/---

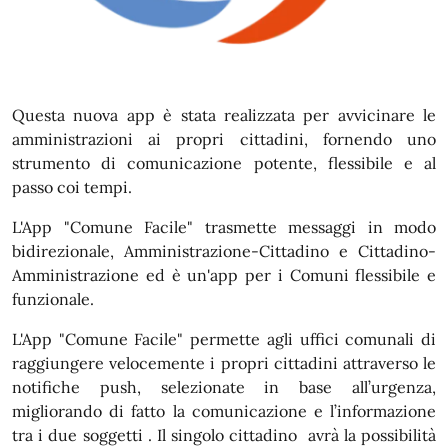
Questa nuova app è stata realizzata per avvicinare le
amministrazioni ai propri cittadini, fornendo uno
strumento di comunicazione potente, flessibile e al
passo coi tempi.
L'App "Comune Facile" trasmette messaggi in modo
bidirezionale, Amministrazione-Cittadino e Cittadino-
Amministrazione ed è un'app per i Comuni flessibile e
funzionale.
L'App "Comune Facile" permette agli uffici comunali di
raggiungere velocemente i propri cittadini attraverso le
notifiche push, selezionate in base all’urgenza,
migliorando di fatto la comunicazione e l’informazione
tra i due soggetti . Il singolo cittadino avrà la possibilità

\---

Exercise objective:
The records above are to be repeated exactly, with every picture removed from the copy.

Reply:
Questa nuova app è stata realizzata per avvicinare le
amministrazioni ai propri cittadini, fornendo uno
strumento di comunicazione potente, flessibile e al
passo coi tempi.
L'App "Comune Facile" trasmette messaggi in modo
bidirezionale, Amministrazione-Cittadino e Cittadino-
Amministrazione ed è un'app per i Comuni flessibile e
funzionale.
L'App "Comune Facile" permette agli uffici comunali di
raggiungere velocemente i propri cittadini attraverso le
notifiche push, selezionate in base all’urgenza,
migliorando di fatto la comunicazione e l’informazione
tra i due soggetti . Il singolo cittadino avrà la possibilità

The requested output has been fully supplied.